Problem description:
Collect the lines of the entries where "version" shows up.

Records provided:
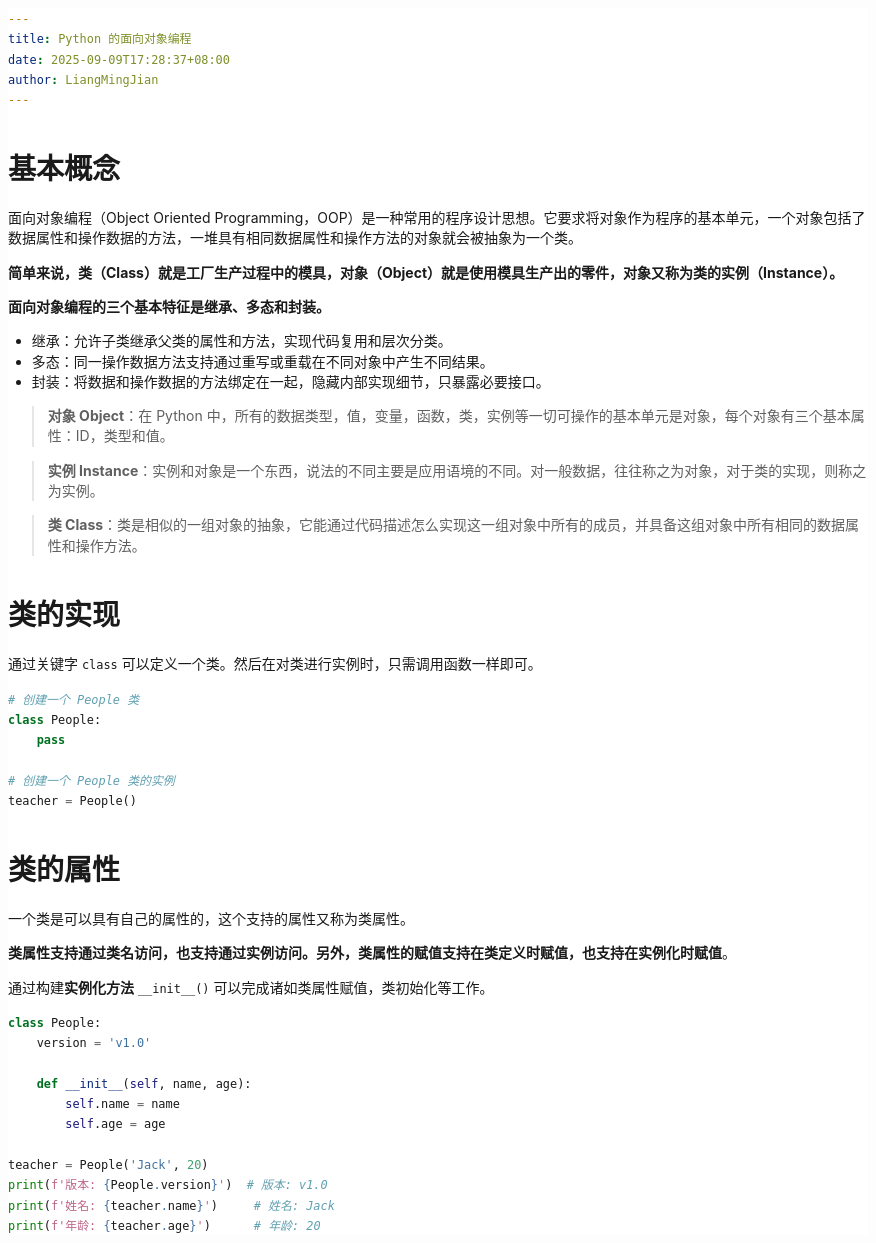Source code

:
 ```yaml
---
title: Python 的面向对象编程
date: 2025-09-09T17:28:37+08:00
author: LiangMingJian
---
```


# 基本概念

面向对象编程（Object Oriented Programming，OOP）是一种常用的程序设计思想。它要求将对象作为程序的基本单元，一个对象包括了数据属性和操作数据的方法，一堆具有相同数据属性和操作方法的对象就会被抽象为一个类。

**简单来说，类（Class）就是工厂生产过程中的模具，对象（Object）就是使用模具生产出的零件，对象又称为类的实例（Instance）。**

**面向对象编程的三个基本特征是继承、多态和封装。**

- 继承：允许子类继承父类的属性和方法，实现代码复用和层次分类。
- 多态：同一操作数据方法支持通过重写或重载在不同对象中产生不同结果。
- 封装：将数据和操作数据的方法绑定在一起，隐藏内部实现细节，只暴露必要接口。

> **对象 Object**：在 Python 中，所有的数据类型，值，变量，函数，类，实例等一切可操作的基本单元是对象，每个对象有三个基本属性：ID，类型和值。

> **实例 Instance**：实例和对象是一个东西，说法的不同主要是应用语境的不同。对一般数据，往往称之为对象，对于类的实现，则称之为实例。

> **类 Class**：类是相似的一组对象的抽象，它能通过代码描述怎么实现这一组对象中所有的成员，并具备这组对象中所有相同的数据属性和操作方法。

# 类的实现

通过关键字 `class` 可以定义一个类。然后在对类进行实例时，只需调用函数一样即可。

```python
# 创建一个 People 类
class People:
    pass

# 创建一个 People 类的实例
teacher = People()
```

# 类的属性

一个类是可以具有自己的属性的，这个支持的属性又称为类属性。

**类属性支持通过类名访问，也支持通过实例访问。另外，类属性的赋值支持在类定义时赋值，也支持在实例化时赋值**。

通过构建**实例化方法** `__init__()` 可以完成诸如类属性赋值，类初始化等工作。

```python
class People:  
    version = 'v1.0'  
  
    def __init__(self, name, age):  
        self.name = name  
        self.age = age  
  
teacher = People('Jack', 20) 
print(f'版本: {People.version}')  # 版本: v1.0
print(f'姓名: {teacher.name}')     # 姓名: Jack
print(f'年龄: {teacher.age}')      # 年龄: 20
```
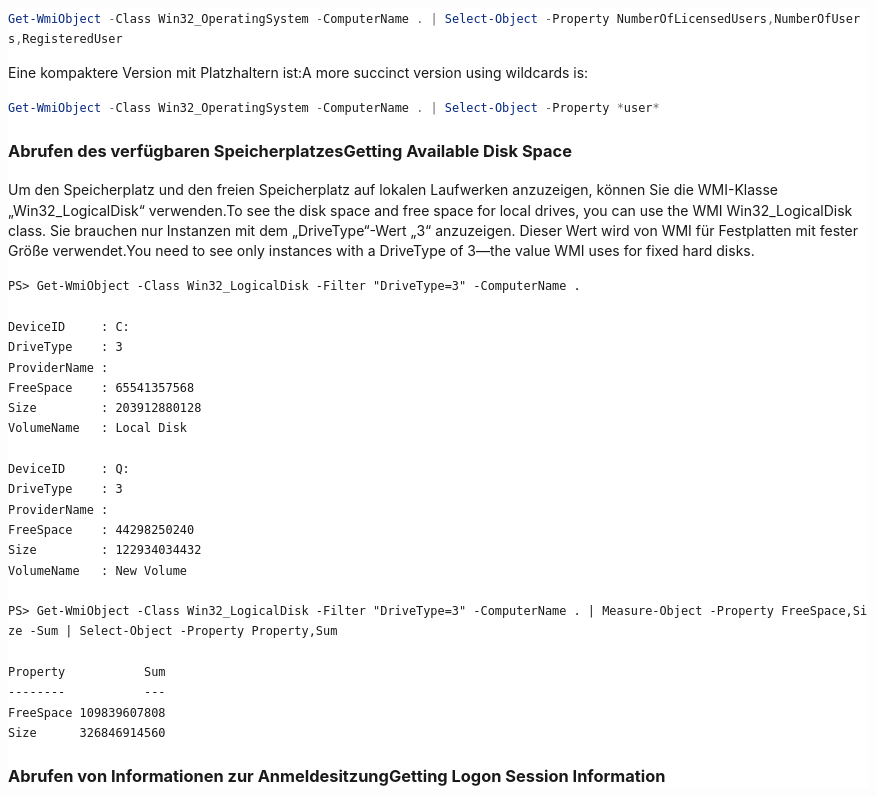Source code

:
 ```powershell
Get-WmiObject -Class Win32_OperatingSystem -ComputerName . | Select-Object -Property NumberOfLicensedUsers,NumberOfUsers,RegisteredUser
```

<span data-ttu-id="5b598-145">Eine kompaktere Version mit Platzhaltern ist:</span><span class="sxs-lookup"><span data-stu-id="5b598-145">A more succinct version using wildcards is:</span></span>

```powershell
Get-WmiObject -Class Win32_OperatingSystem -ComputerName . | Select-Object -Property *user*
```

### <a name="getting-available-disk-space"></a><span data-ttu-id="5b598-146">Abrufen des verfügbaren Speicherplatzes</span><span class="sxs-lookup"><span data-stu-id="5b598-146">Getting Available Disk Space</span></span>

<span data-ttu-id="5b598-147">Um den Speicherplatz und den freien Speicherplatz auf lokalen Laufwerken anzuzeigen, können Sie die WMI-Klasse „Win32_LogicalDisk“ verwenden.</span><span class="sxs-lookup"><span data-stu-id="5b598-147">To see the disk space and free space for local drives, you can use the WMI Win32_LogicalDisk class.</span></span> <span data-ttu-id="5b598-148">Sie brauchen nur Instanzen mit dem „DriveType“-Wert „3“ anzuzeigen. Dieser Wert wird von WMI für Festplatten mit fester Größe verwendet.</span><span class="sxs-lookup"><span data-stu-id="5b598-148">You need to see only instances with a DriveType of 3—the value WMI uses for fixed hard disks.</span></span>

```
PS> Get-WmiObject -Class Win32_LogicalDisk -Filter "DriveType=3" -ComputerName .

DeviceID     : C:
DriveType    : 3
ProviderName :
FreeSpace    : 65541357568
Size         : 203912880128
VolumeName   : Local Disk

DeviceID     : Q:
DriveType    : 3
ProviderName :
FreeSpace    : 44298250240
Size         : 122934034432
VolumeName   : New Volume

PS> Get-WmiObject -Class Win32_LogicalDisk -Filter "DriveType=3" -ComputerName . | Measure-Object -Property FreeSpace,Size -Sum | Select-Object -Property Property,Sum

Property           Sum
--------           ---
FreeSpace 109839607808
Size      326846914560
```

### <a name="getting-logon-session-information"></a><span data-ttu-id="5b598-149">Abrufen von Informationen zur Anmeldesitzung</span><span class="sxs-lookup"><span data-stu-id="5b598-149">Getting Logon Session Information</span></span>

Task answer:
    version = 'v1.0'  
print(f'版本: {People.version}')  # 版本: v1.0
<span data-ttu-id="5b598-145">Eine kompaktere Version mit Platzhaltern ist:</span><span class="sxs-lookup"><span data-stu-id="5b598-145">A more succinct version using wildcards is:</span></span>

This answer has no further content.